[e2e] narrow vs. wide bandwidth (hz)

D. Ridgely Bolgiano bolgiano at ieee.org
Tue Oct 7 17:44:44 PDT 2003

A brief word from the "Physical Layer" by a "wet blanket" physicist.   ;-)

47CFR2.202(a) "Occupied bandwidth.  The frequency bandwidth such that, 
below its lower and above its upper frequency limits, the mean powers 
radiated are each equal to 0.5 percent of the total mean power radiated 
by a given emission. ..."

While intended for wireless transmission, this definition does apply 
equally well to wireline and is a good approximation of the "bandwidth" 
used by Claude Shannon in defining information rate (H).

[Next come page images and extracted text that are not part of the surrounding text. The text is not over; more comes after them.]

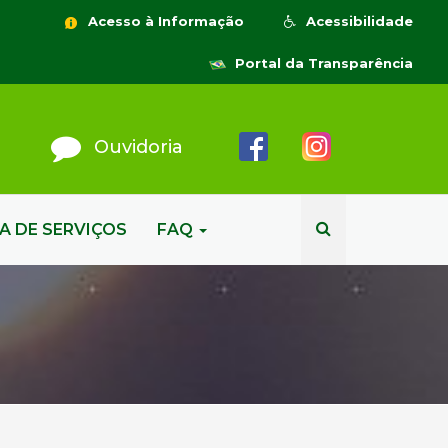
Acesso à Informação
Acessibilidade
Portal da Transparência
Ouvidoria
A DE SERVIÇOS
FAQ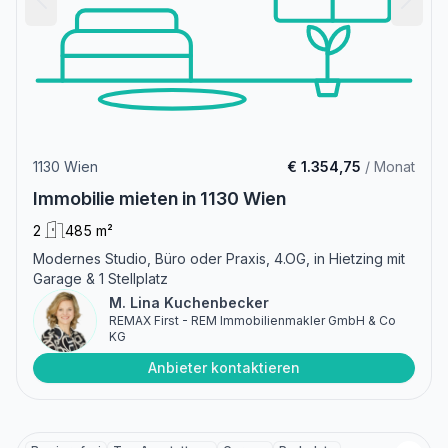
1130 Wien
€ 1.354,75
/ Monat
Immobilie mieten in 1130 Wien
2
485 m²
Modernes Studio, Büro oder Praxis, 4.OG, in Hietzing mit
Garage & 1 Stellplatz
M. Lina Kuchenbecker
REMAX First - REM Immobilienmakler GmbH & Co
KG
Anbieter kontaktieren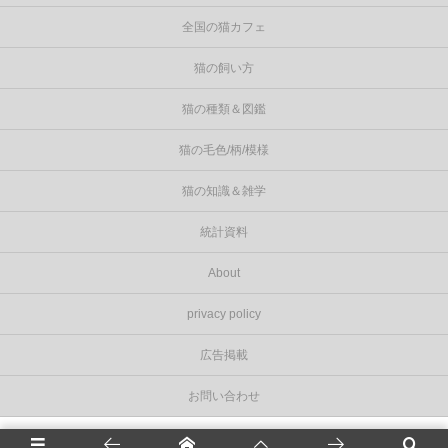
全国の猫カフェ
猫の飼い方
猫の種類＆図鑑
猫の毛色/柄/模様
猫の知識＆雑学
統計資料
About
privacy policy
広告掲載
お問い合わせ
©
2026
Cat Press（キャットプレス）
.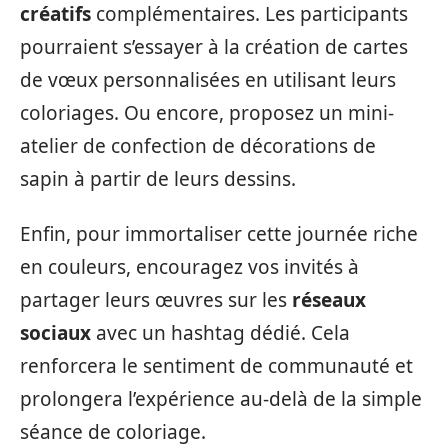
créatifs
complémentaires. Les participants
pourraient s’essayer à la création de cartes
de vœux personnalisées en utilisant leurs
coloriages. Ou encore, proposez un mini-
atelier de confection de décorations de
sapin à partir de leurs dessins.
Enfin, pour immortaliser cette journée riche
en couleurs, encouragez vos invités à
partager leurs œuvres sur les
réseaux
sociaux
avec un hashtag dédié. Cela
renforcera le sentiment de communauté et
prolongera l’expérience au-delà de la simple
séance de coloriage.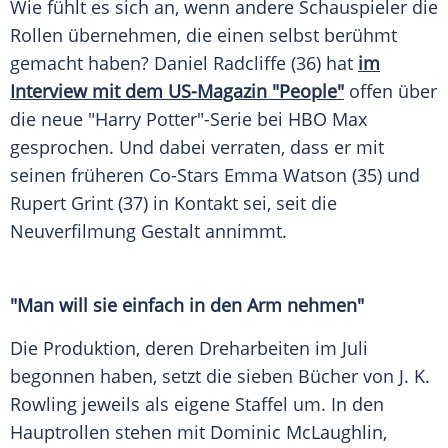
Wie fühlt es sich an, wenn andere Schauspieler die
Rollen übernehmen, die einen selbst berühmt
gemacht haben? Daniel Radcliffe (36) hat
im
Interview mit dem US-Magazin "People"
offen über
die neue "Harry Potter"-Serie bei HBO Max
gesprochen. Und dabei verraten, dass er mit
seinen früheren Co-Stars Emma Watson (35) und
Rupert Grint (37) in Kontakt sei, seit die
Neuverfilmung Gestalt annimmt.
"Man will sie einfach in den Arm nehmen"
Die Produktion, deren Dreharbeiten im Juli
begonnen haben, setzt die sieben Bücher von J. K.
Rowling jeweils als eigene Staffel um. In den
Hauptrollen stehen mit Dominic McLaughlin,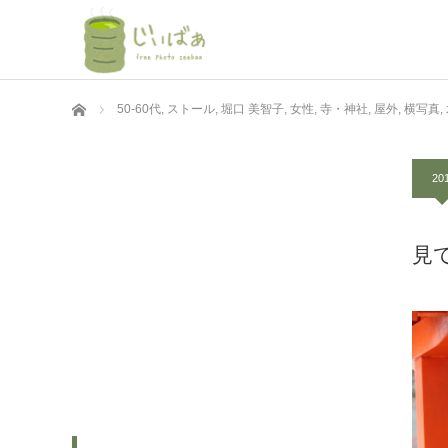
ホーム
50-60代
,
ストール
,
堀口 美智子
,
女性
,
寺・神社
,
屋外
,
横写真
,
20
見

The best transmission occurs when the receive acceptance bandwidth is 
equal to that transmitted.  Indeed, in many modern implementations (such 
as Cellular, D-AMPS or T1, OC3, etc.) typically the receive filter 
characteristic is made identical to the transmit filter characteristic.  
Shannon assumed matched filters for maximum H.

Per se, whether a bandwidth is particularly narrow or wide has nothing 
to do with information rate.  If the receive filter is wider than the 
transmit bandwidth, an excess of noise is received, thus S/N is 
decreased when compared to the matched case because N is larger.  
Conversely, if the receive filter is narrower than the transmit 
bandwidth, then the signal is attenuated and S/N is decreased when 
compared to the matched case because S is smaller.  It doesn't matter 
whether we are discussing 5 MHz bw spread-spectrum or 5 kHz bw SSB.